您可以 "merge" 将您那里的两个 then
回调合并为一个,并且有这样的东西:
var Nightmare = require('nightmare');
var nightmare = Nightmare({ show: true });
var fs = require('fs');
var result ;
nightmare
.goto('http://football-system.jp/fss/pub_kaijyolist.php?lid=h0xYuxqKQ+M=')
.wait(1000)
.evaluate(function () {
var divs = document.querySelectorAll('a[target="_blank"]'),i;
for (i = 0,result = ""; i < divs.length; ++i) {
result += divs[i].href.toString()+"\n";
}
return divs;
})
.then(function (divs) {
console.log(divs)
///////////////////////////////////////////////////
fs.writeFile('8.csv', result, function (err) {
if (err) throw err;
console.log('It\'s saved!');
});
////////////////////////////////////////////////////
nightmare
//click the next button to get the next page of search results
console.log('this is the link I want to navigate to', divs[0].href)
.goto(divs[0].href)
//get the first HREF from the second page of results
.evaluate(function() {
return document.querySelector('div[class="outputDate"]');
})
.then(function(div) {
console.log('I got the "div", now Ill do something with it', div)
})
})
.catch(function (error) {
console.error('Search failed:', error);
});
nightmare.end()
但是此代码也会失败,因为您的 divs
列表中充满了空对象。

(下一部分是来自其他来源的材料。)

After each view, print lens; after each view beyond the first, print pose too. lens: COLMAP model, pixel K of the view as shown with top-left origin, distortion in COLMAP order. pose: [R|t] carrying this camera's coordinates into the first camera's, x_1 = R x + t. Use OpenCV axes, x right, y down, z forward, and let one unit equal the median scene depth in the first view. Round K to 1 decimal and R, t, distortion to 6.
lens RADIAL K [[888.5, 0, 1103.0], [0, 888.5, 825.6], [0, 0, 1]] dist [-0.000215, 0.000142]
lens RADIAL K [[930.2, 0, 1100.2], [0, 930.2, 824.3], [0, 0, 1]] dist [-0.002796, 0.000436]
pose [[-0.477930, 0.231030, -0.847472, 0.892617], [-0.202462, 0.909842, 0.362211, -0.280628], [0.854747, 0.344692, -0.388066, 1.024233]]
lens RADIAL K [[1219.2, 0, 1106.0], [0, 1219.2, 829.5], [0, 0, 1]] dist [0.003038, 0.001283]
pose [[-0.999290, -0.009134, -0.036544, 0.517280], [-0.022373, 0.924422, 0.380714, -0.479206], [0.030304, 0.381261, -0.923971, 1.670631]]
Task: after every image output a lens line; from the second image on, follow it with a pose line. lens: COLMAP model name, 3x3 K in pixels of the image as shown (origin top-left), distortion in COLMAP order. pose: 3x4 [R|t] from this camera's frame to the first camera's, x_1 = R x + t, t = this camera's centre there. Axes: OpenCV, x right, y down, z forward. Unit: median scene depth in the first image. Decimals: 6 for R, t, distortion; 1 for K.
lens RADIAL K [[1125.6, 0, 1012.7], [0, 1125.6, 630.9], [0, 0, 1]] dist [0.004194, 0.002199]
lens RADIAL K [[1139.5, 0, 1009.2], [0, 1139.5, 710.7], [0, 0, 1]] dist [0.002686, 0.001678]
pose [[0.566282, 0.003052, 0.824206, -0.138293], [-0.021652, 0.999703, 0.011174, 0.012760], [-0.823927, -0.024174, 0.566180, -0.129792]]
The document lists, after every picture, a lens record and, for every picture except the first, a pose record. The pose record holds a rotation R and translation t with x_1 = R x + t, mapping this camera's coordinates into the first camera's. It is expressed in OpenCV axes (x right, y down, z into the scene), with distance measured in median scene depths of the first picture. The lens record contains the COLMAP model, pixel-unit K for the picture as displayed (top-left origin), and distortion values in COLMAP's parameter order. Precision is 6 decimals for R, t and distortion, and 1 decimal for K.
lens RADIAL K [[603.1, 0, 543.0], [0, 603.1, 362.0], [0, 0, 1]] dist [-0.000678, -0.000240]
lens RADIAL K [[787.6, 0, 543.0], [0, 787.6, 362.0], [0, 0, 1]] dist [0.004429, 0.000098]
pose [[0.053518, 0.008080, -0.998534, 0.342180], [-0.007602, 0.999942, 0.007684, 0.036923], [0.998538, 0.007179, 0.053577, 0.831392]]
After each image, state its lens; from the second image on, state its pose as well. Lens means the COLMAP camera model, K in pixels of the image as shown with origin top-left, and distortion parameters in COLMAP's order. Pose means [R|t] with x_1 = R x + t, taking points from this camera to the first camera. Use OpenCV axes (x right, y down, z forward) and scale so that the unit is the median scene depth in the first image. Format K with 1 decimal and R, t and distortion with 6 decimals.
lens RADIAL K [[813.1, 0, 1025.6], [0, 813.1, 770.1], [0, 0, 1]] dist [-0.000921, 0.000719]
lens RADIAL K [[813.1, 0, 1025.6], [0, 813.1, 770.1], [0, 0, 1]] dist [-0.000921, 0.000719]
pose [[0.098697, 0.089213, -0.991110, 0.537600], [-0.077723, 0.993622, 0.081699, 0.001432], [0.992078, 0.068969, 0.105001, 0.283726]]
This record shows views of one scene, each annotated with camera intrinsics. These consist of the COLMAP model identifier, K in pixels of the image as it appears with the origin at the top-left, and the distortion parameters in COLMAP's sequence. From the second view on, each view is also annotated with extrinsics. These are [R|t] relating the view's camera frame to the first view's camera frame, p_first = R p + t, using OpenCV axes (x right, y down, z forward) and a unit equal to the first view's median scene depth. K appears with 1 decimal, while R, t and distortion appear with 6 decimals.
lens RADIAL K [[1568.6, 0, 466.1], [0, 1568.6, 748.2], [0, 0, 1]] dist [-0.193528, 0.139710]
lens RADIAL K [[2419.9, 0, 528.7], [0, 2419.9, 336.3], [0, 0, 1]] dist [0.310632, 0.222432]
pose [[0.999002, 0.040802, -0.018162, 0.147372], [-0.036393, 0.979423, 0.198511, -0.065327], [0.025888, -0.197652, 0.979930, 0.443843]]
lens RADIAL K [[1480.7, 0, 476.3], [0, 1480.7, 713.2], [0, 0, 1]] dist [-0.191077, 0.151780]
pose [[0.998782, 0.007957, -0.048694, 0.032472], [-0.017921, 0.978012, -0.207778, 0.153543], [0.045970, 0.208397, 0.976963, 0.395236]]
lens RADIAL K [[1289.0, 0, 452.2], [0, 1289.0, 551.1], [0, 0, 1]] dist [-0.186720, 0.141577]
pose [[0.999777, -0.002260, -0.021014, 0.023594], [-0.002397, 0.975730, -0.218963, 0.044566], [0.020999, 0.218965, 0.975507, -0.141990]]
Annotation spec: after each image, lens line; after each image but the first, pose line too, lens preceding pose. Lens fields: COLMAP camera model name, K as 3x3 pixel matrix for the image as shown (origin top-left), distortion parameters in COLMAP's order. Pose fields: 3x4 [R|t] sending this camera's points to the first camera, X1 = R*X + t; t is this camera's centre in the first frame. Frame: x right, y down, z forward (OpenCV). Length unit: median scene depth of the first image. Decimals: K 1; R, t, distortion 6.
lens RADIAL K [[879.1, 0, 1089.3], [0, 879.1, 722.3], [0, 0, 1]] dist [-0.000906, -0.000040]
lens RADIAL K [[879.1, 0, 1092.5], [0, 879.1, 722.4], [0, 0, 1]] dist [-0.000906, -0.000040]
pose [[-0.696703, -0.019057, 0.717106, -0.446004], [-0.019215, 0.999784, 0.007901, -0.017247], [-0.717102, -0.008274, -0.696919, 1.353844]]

我已经更改了一些代码以使其对您有效:
var Nightmare = require('nightmare');
var nightmare = Nightmare({ show: true });
var fs = require('fs');
var result ;
nightmare
.goto('http://football-system.jp/fss/pub_kaijyolist.php?lid=h0xYuxqKQ+M=')
.wait(1000)
.evaluate(function () {
var divs = document.querySelectorAll('a[target="_blank"]'),i;
var links = []
for (i = 0,result = ""; i < divs.length; ++i) {
links.push(divs[i].href)
result += divs[i].href.toString()+"\n";
}
return links;
})
.then(function (links) {
console.log(links)
///////////////////////////////////////////////////
fs.writeFile('8.csv', links.join('\n'), function (err) {
if (err) throw err;
console.log('It\'s saved!');
});
////////////////////////////////////////////////////
console.log('this is the link I want to navigate to', links[0])
nightmare
//click the next button to get the next page of search results
.goto(links[0])
.wait(5000)
//get the first HREF from the second page of results
.evaluate(function() {
return document.querySelector('div[class="outputDate"]');
})
.end()
.then(function(div) {
console.log('I got the "div", now Ill do something with it', div)
})
})
.catch(function (error) {
console.error('Search failed:', error);
});
现在,您必须遍历链接列表并导航到每个链接。这对于 Nightmare 来说有点棘手,请查看 this resource and this 答案。我相信你会发现它们很有帮助。